Victories against insurgents will be meaningless unless they lead to the control of the political and economic space in which the Afghan government can begin to govern effectively, build its indigenous security capacity, protect the population and deliver basic services. Only such an environment will provide a chance for success to other elements of the strategy - namely efforts to win the support of tribes and local communities and incentivize the reconcilable insurgents to make peace deals. If the presence does improve Afghans’ daily lives, the people will associate foreign troops with bombings, raids and civilian casualties and push back against them.

(2) Actors must strive to improve the efficacy of governance in Afghanistan. An over-centralized government in Kabul and incapable administrations in the country’s peripheries are now divided politically, fiscally and administratively. Neither is able to protect the population, create jobs or deliver basic services. Power must be harmoniously balanced between the political center and peripheries. Kabul should take the initiative in fighting insurgents, building critical infrastructure, and reforming corrupt national institutions while provincial and district governments and community organizations should take the lead in driving local economies, delivering basic services, and conducting dispute resolution. Such synergy is critical to ingratiating the Afghan government to its citizens, thereby re-establishing its legitimacy.

(3) Actors in this conflict must help the Afghan government - in Kabul and in Afghanistan’s provinces and districts - improve the country’s economy. International actors must work to ensure that the aid they give is coordinated and efficiently and transparently allocated.

Much of the foreign aid currently used to seed the Afghan economy is supply-driven. It is often donated with little thought given to how it can be used to support local Afghan development projects. A full two-thirds even bypasses the Afghan government - much of being absorbed by companies and their subcontractors as inflated operation costs and expatriate salaries and corporate profits.

More efficiently delivered foreign aid should be complemented by policies designed to stimulate Afghanistan’s rural economy. The agricultural sector accounts for 80 percent of the Afghan economy. So, actors should undertake efforts to invest in agriculture and build the infrastructure that will allow Afghan farmers to safely and securely transport their goods to market. Such action will create jobs, reduce Afghans’ dependence on the drug trade, foster trade, and spur sustainable economic growth.

(4) In addressing regional security issues, Afghanistan and Pakistan should be encouraged and helped to apply similar standards in making deals with militant groups operating in their territories. Winning peace by ceding control to militants locally can cost the struggle regionally. Such deals can inspire insurgency in other areas and become a source of wider problems.

At a minimum, the deals give time to militants to regroup and shift their effort against other areas.
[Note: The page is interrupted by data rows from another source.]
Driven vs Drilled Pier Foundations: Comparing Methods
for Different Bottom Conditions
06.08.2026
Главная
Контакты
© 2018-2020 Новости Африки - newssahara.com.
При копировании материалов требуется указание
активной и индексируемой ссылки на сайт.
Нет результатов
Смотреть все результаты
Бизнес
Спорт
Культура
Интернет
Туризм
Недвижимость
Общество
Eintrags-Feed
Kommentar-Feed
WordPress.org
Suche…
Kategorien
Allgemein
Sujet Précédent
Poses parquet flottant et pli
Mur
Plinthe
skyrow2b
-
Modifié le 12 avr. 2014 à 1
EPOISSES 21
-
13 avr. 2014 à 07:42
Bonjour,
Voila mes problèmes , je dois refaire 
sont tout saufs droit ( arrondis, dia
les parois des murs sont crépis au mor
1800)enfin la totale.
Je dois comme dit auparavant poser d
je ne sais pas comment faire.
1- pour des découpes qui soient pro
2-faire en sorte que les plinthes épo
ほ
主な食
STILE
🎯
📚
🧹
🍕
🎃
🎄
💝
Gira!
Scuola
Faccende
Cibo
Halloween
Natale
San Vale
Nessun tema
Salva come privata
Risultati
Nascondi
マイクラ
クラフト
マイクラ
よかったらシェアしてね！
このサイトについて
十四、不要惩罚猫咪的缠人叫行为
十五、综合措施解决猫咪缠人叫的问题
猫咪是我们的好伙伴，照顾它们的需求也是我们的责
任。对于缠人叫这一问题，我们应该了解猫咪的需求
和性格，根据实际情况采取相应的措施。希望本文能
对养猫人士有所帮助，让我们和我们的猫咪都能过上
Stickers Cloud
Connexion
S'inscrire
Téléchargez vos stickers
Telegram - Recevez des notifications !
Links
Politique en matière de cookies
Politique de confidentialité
Pakistan’s previous dealings with the Taliban have only given them the opportunity to increase attacks across the border in Afghanistan and gain more ground.

Afghanistan and Pakistan, along with the international community, must work together in harmony to support local initiatives designed to sow peace and prohibit the emergence of future troubles.

Long-term stability in Afghanistan - and the permanent eradication of terrorist bases on its soil - is attainable only if Afghan and international actors can agree on a vision of an Afghanistan defined by good governance, economic growth and self-perpetuating security - and work together toward its attainment. Actors will fail to achieve such stability if they continue to focus on making temporary gains that do nothing to fix Afghanistan’s fragmented security, political and social structures.

Positively working towards practicable democracy, not dejectedly refocusing on a “new realism,” is the correct strategy that will allow us to win in Afghanistan.

Ali Ahmad Jalali is Afghanistan’s former interior minister (January 2003-October 2005).